• Task objective
For the string "shoulder", state the number of lines in the data that contain it, and nothing else.

• Given records
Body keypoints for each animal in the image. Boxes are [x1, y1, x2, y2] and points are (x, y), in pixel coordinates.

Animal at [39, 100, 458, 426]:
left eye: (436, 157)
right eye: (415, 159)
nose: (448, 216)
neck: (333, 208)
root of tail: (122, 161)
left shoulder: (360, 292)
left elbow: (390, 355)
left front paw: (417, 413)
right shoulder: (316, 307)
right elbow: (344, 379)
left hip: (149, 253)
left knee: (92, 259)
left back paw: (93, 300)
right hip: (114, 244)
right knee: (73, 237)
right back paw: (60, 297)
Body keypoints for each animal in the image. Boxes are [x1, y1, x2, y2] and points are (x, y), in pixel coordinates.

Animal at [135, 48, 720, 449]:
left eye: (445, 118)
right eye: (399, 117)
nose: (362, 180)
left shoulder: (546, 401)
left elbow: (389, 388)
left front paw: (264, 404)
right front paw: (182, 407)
--
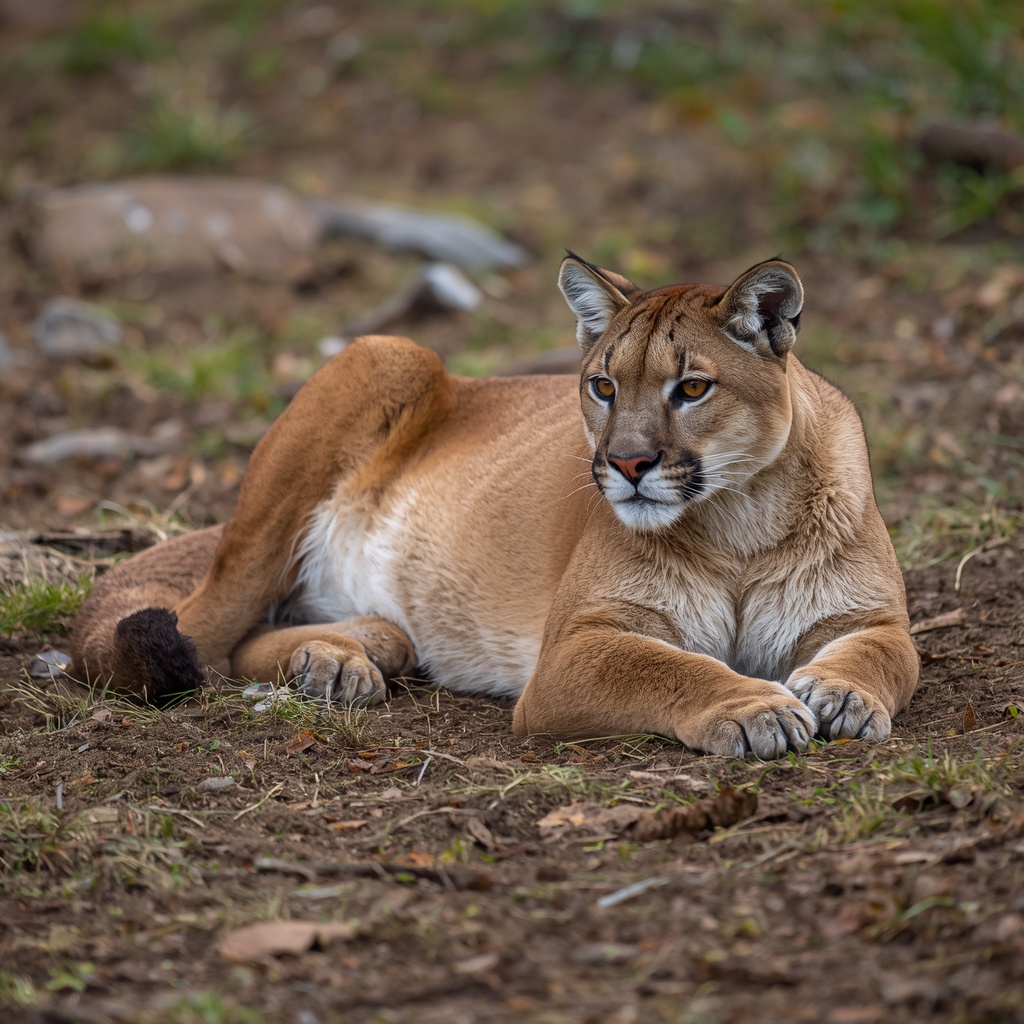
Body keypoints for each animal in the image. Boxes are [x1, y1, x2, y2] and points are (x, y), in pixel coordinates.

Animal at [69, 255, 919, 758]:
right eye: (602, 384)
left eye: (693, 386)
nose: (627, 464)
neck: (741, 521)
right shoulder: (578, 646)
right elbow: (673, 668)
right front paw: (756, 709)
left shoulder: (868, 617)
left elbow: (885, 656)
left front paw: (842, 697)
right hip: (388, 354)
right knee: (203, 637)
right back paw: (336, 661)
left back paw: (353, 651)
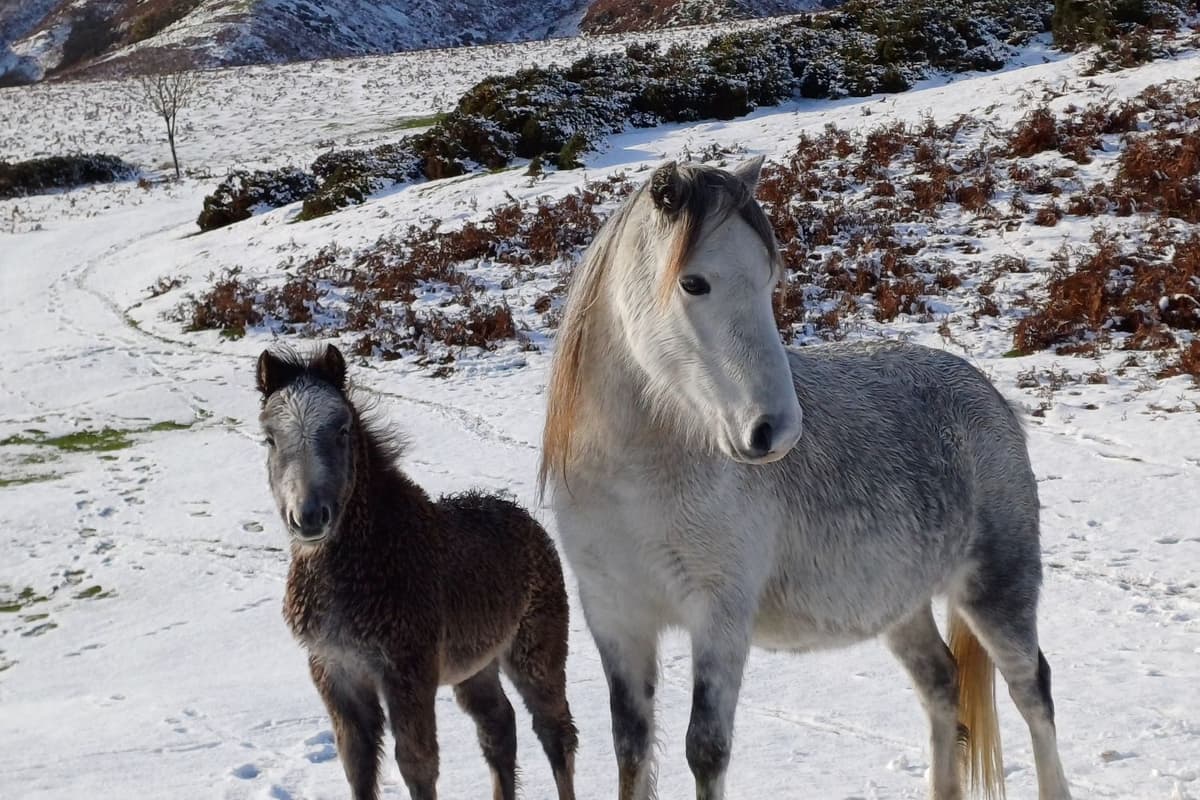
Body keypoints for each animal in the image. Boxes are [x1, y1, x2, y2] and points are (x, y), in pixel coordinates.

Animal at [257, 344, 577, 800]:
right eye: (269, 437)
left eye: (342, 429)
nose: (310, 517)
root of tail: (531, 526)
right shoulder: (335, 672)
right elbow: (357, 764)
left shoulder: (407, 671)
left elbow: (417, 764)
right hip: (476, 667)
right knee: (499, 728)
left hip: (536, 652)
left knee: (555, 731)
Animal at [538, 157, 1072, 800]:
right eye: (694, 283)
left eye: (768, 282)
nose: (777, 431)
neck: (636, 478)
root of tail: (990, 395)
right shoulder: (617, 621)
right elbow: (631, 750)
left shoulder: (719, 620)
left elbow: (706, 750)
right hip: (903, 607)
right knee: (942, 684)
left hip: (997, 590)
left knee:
---
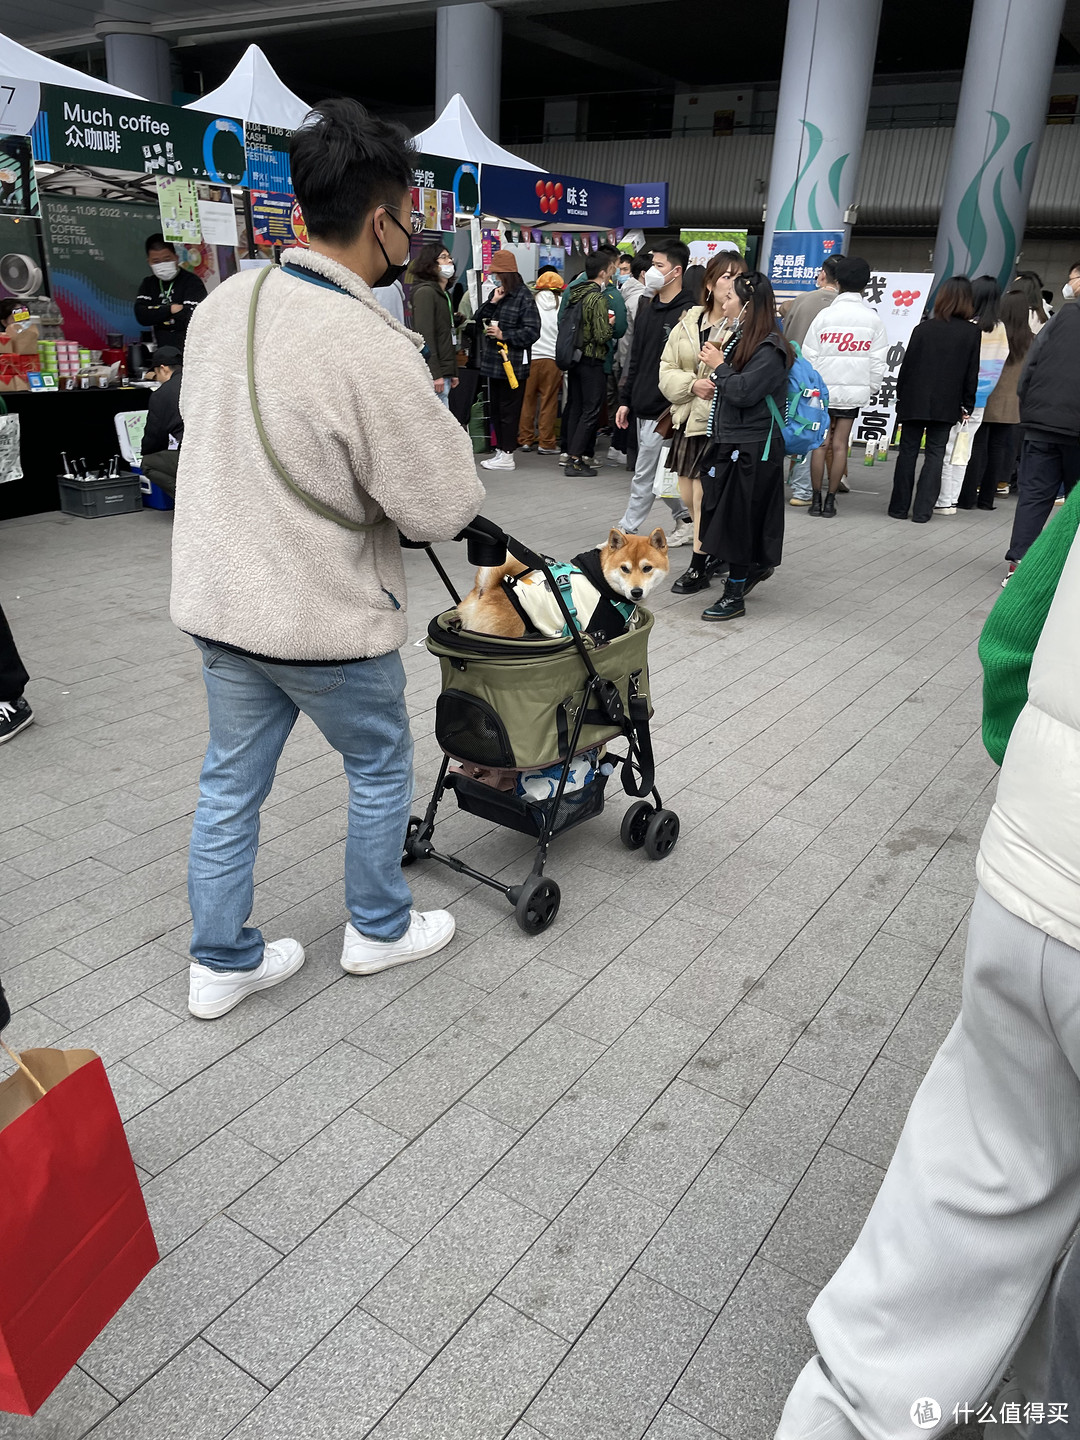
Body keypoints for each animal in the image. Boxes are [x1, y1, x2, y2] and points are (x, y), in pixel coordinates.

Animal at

• Output of the exercise
9